Exercise aim:
Reproduce the data from the line with "Sophie Jodoin : portraits et proverbes" up to and including the line with "Un flux RSS pour la météo du RER". Leave the pictures out.

BEGIN Data supplied

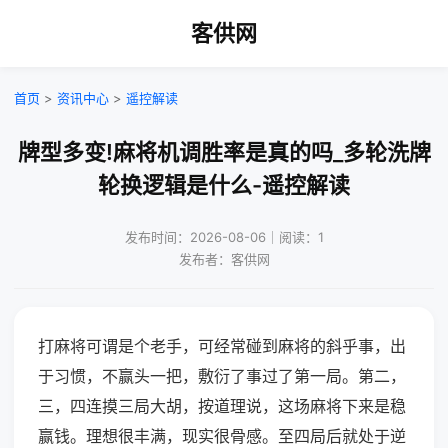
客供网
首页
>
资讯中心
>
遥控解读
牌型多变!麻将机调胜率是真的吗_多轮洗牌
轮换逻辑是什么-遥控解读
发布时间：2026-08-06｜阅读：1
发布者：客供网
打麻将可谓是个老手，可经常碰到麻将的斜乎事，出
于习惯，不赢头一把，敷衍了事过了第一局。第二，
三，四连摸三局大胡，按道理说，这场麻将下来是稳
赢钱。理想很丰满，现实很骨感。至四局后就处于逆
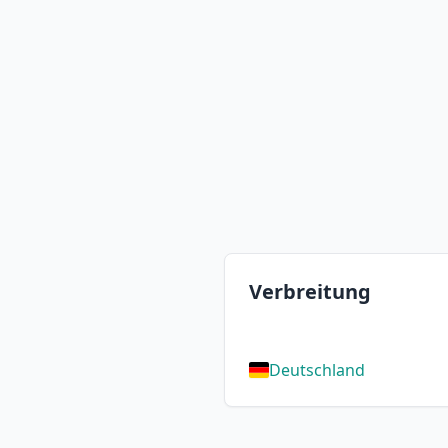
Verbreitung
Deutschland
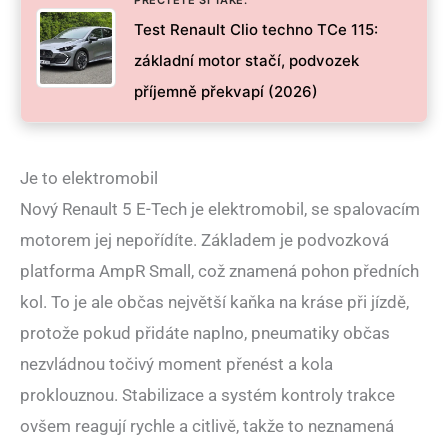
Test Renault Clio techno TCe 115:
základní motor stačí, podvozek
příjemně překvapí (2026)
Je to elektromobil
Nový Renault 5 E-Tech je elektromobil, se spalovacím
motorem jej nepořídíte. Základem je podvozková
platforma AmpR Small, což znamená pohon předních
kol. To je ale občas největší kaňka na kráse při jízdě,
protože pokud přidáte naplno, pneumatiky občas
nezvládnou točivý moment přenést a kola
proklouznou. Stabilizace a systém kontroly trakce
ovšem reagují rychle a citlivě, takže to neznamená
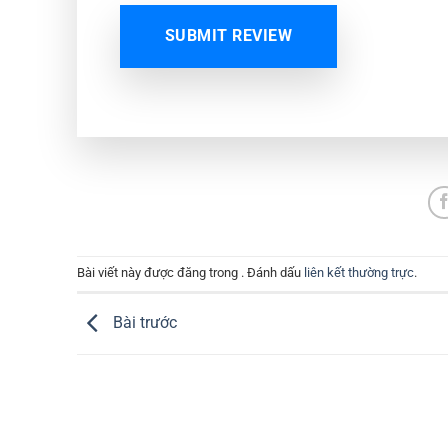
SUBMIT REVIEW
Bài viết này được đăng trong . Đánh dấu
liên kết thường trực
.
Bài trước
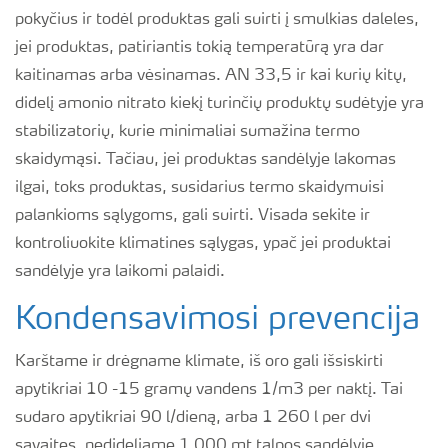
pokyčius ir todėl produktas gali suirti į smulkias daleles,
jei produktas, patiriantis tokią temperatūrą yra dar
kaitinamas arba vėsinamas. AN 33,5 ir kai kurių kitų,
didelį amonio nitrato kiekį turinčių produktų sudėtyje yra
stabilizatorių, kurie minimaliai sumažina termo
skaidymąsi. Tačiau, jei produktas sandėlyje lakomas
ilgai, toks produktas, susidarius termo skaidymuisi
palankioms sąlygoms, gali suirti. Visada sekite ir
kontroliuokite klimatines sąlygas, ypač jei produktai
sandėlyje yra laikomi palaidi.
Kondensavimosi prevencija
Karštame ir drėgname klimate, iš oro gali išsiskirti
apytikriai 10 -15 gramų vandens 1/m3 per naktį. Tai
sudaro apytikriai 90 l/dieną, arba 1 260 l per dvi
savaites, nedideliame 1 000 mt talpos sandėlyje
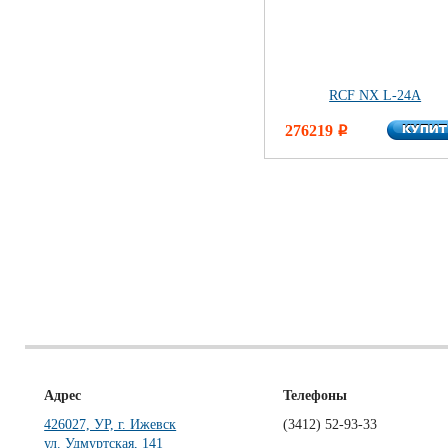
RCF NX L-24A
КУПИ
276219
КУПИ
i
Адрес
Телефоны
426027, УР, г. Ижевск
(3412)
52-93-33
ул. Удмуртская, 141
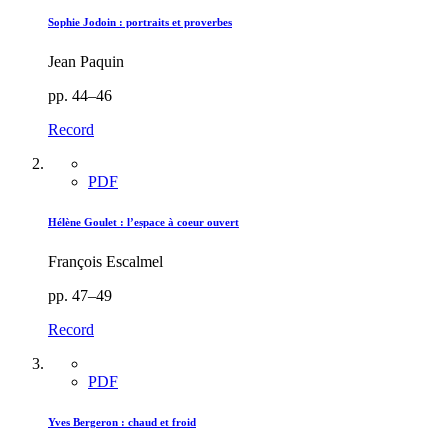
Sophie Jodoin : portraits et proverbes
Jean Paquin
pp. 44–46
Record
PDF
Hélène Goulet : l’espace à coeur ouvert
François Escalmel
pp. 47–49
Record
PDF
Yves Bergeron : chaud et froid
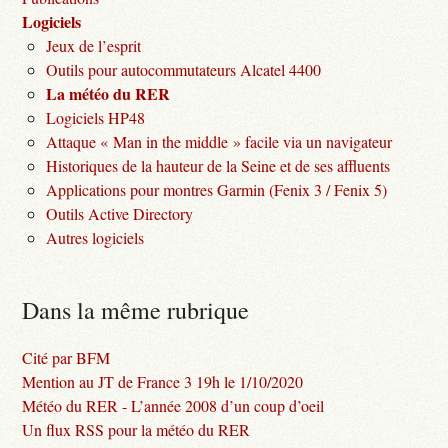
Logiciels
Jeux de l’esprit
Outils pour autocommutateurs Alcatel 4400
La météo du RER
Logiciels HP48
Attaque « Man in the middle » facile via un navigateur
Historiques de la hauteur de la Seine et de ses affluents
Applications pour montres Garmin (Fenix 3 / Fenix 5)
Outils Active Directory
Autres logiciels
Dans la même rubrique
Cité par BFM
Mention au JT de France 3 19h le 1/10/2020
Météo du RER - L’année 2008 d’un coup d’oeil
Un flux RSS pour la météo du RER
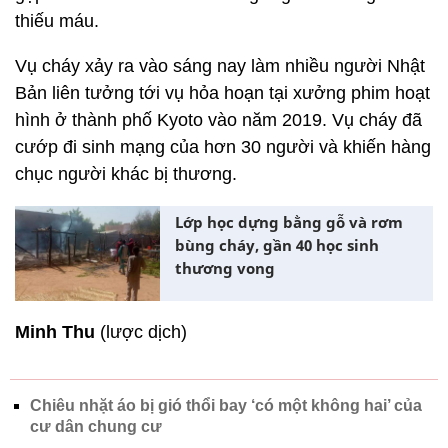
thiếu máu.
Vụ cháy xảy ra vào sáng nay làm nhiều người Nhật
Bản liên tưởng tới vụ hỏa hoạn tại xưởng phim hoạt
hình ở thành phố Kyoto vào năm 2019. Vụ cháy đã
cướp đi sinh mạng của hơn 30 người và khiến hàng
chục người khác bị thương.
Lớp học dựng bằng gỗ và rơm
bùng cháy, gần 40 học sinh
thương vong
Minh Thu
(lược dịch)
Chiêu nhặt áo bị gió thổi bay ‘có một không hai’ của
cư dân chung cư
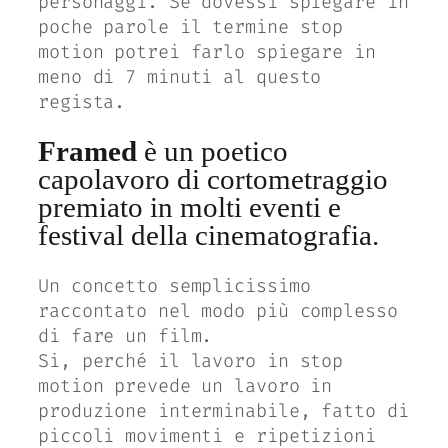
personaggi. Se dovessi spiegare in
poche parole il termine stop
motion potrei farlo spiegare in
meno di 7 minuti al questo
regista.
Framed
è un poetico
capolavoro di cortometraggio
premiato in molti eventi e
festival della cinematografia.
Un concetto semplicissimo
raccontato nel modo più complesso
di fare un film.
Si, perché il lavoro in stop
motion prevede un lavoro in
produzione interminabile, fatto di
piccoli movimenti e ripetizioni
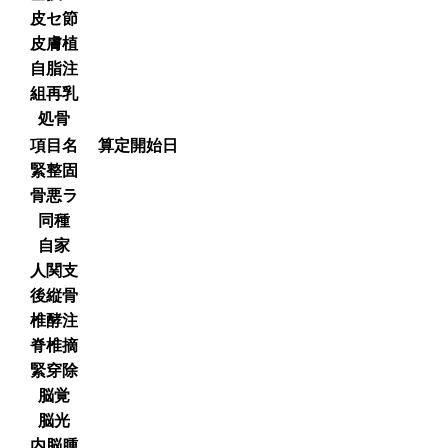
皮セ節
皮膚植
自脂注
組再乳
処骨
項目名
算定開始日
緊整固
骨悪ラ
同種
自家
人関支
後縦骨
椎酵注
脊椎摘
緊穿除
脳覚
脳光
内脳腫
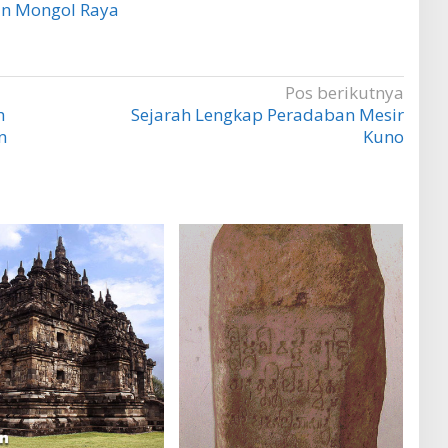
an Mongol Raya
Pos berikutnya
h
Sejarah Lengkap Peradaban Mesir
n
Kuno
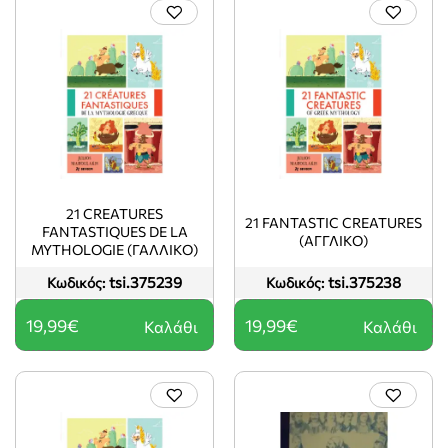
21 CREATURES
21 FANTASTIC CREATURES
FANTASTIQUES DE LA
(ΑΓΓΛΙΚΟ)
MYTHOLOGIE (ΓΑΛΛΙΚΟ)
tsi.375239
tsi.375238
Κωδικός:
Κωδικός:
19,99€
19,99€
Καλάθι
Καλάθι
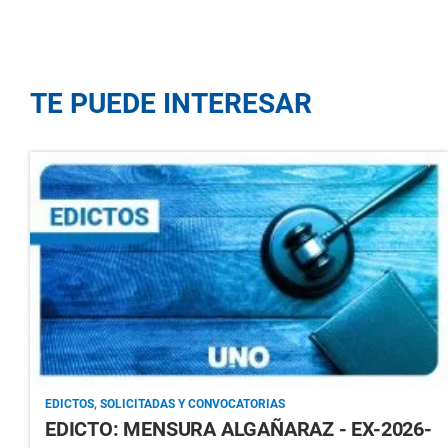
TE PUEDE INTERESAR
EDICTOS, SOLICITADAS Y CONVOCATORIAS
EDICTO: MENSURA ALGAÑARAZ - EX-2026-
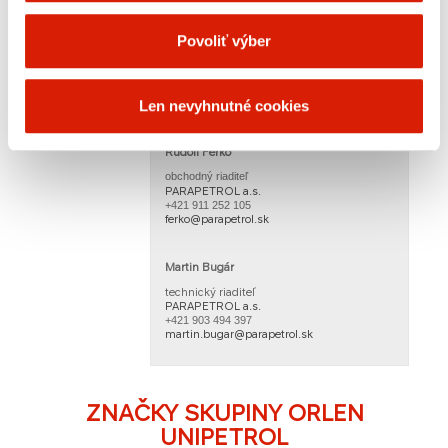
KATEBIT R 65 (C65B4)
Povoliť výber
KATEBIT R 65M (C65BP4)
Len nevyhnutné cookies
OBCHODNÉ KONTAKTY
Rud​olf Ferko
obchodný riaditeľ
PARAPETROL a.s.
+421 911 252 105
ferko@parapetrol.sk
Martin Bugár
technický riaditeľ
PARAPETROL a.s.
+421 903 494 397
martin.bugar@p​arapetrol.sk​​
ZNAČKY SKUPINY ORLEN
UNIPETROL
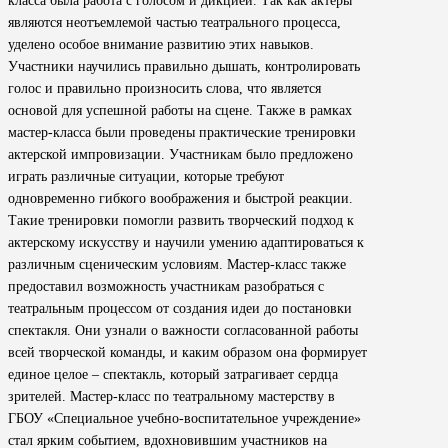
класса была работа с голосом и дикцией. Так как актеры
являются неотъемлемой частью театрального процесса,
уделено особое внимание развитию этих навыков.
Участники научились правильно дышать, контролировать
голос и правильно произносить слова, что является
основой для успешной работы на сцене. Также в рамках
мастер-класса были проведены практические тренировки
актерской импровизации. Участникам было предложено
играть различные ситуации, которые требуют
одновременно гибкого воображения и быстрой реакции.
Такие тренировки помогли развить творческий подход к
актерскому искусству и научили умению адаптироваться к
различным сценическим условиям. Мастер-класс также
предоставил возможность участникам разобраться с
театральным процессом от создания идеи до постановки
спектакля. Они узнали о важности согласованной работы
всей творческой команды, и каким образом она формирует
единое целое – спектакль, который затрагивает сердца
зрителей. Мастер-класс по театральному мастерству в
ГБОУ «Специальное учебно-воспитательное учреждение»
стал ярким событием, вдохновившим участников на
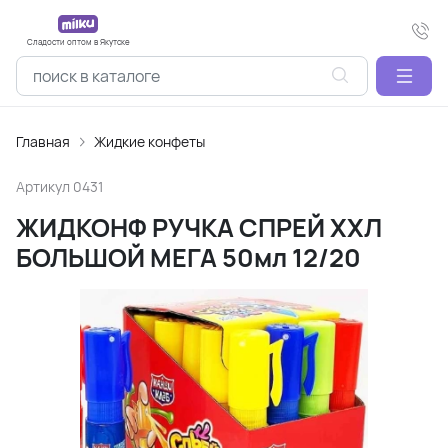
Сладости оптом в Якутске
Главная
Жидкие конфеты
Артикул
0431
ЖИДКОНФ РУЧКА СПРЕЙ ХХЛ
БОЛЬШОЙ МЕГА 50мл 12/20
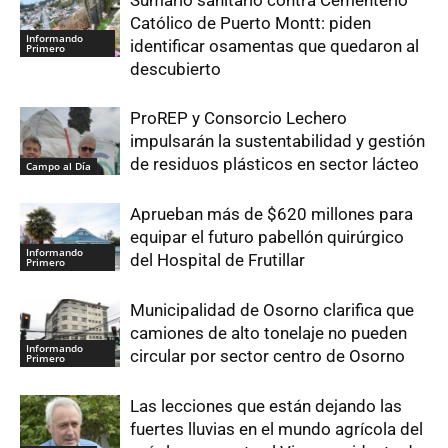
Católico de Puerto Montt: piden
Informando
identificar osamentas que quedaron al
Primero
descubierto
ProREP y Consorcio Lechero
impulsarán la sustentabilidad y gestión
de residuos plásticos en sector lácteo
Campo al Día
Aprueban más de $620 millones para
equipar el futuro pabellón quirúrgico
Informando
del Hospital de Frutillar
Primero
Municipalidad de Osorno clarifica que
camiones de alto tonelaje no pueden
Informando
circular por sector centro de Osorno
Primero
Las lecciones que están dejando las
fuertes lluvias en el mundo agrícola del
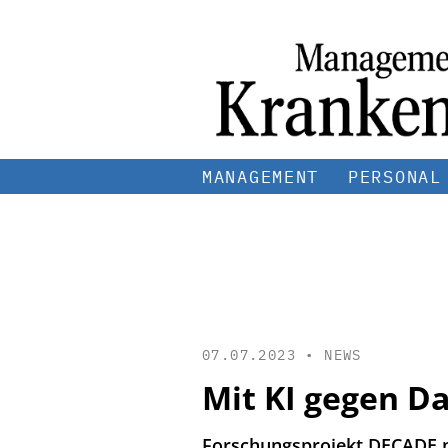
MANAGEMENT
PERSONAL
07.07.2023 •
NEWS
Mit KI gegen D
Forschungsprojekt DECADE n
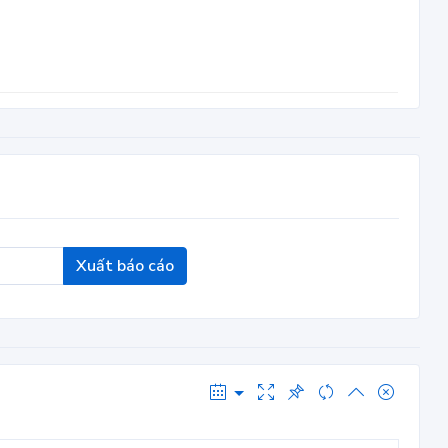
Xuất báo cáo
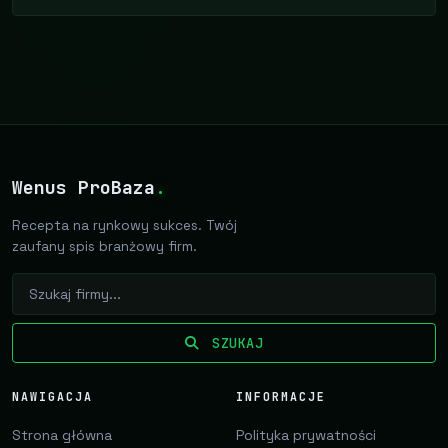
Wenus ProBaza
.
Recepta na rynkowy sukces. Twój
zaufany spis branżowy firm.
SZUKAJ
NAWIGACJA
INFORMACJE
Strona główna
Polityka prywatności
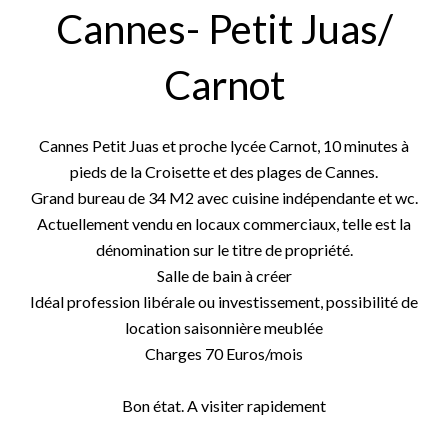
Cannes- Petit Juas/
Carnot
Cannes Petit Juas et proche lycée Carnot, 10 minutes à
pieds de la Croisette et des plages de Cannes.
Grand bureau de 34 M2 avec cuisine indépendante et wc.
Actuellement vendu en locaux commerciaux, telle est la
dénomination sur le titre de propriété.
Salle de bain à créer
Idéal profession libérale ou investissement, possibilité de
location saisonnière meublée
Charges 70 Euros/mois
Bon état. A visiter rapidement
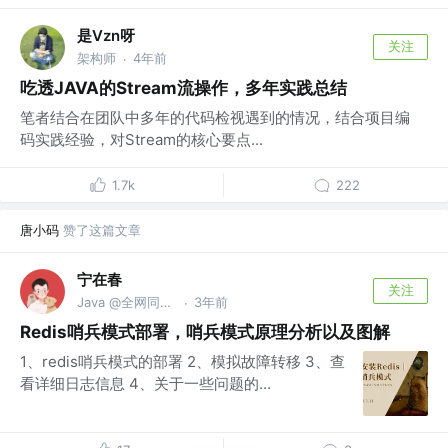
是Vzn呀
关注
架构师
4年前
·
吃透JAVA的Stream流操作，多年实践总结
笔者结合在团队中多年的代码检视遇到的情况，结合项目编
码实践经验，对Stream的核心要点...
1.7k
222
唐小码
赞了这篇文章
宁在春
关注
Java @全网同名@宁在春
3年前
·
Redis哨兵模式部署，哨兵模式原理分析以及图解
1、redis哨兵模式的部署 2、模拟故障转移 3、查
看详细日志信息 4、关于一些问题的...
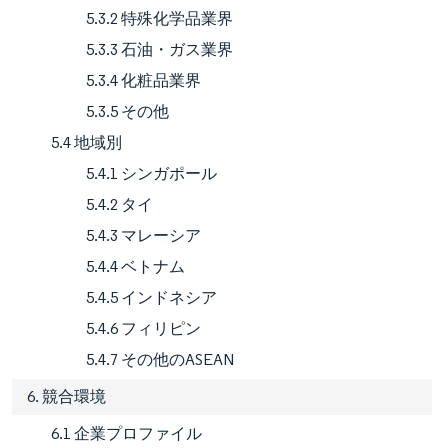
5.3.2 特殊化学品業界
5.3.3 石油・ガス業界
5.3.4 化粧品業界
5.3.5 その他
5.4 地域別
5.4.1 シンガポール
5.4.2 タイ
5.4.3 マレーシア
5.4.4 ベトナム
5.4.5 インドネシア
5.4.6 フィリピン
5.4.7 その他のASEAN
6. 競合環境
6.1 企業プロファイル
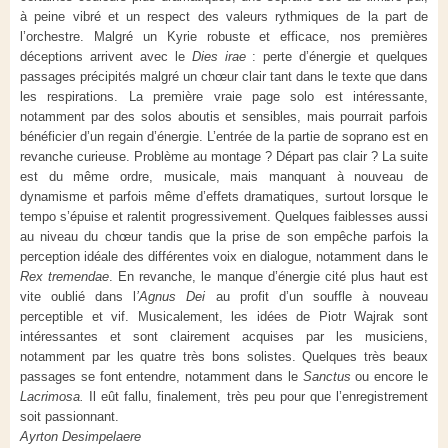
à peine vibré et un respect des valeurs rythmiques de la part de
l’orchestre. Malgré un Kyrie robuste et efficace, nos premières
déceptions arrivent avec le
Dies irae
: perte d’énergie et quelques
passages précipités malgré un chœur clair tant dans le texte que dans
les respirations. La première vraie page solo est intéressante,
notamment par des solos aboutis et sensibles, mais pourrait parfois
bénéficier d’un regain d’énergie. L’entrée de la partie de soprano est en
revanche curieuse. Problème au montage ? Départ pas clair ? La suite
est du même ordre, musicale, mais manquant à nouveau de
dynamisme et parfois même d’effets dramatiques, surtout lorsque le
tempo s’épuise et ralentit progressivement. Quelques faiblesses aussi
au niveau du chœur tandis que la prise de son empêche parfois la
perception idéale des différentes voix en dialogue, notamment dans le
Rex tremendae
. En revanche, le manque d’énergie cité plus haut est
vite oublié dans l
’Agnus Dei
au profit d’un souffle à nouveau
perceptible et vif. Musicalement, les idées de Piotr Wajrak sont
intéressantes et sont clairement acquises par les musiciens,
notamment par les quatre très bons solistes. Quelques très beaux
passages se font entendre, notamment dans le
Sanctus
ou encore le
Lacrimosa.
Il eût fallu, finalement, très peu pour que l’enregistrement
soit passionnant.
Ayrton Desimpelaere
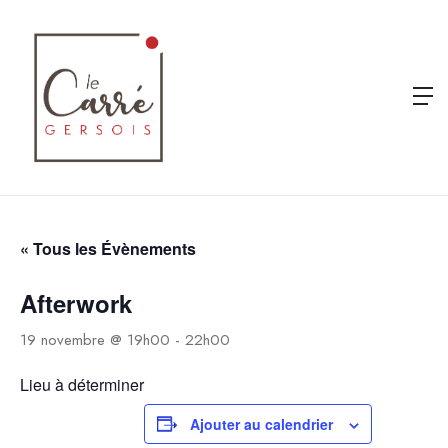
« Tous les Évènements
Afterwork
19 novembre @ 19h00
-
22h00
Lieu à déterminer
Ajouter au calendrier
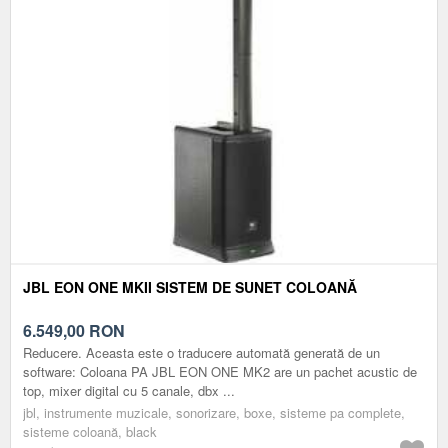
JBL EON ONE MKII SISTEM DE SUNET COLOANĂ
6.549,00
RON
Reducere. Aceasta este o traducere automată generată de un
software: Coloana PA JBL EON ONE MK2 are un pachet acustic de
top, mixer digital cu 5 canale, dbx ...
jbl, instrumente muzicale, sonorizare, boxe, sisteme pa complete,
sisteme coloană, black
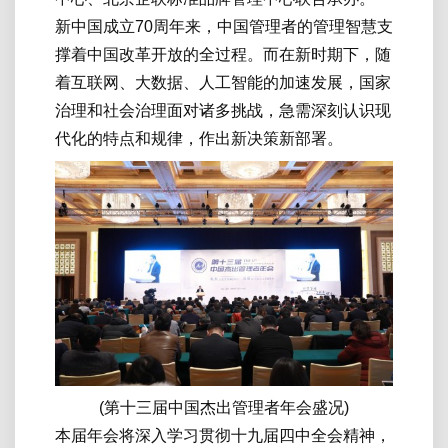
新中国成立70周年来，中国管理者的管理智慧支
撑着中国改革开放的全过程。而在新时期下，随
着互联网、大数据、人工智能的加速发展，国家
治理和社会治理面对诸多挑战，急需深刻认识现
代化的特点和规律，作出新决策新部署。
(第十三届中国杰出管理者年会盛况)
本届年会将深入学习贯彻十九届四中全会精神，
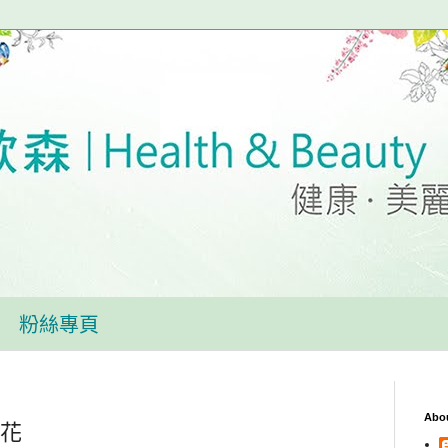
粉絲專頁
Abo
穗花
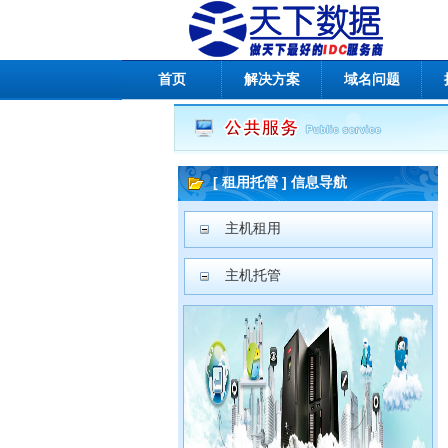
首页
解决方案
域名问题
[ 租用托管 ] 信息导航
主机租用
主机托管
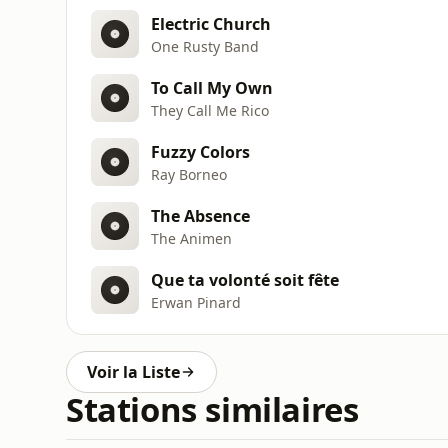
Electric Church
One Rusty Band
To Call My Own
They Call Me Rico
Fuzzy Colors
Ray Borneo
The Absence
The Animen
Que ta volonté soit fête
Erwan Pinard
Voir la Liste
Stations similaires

END Data supplied

Task response:
Sophie Jodoin : portraits et proverbes
Jean Paquin
pp. 44–46
Record
PDF
Hélène Goulet : l’espace à coeur ouvert
François Escalmel
pp. 47–49
Record
PDF
Yves Bergeron : chaud et froid
Logiciels
Jeux de l’esprit
Outils pour autocommutateurs Alcatel 4400
La météo du RER
Logiciels HP48
Attaque « Man in the middle » facile via un navigateur
Historiques de la hauteur de la Seine et de ses affluents
Applications pour montres Garmin (Fenix 3 / Fenix 5)
Outils Active Directory
Autres logiciels
Dans la même rubrique
Cité par BFM
Mention au JT de France 3 19h le 1/10/2020
Météo du RER - L’année 2008 d’un coup d’oeil
Un flux RSS pour la météo du RER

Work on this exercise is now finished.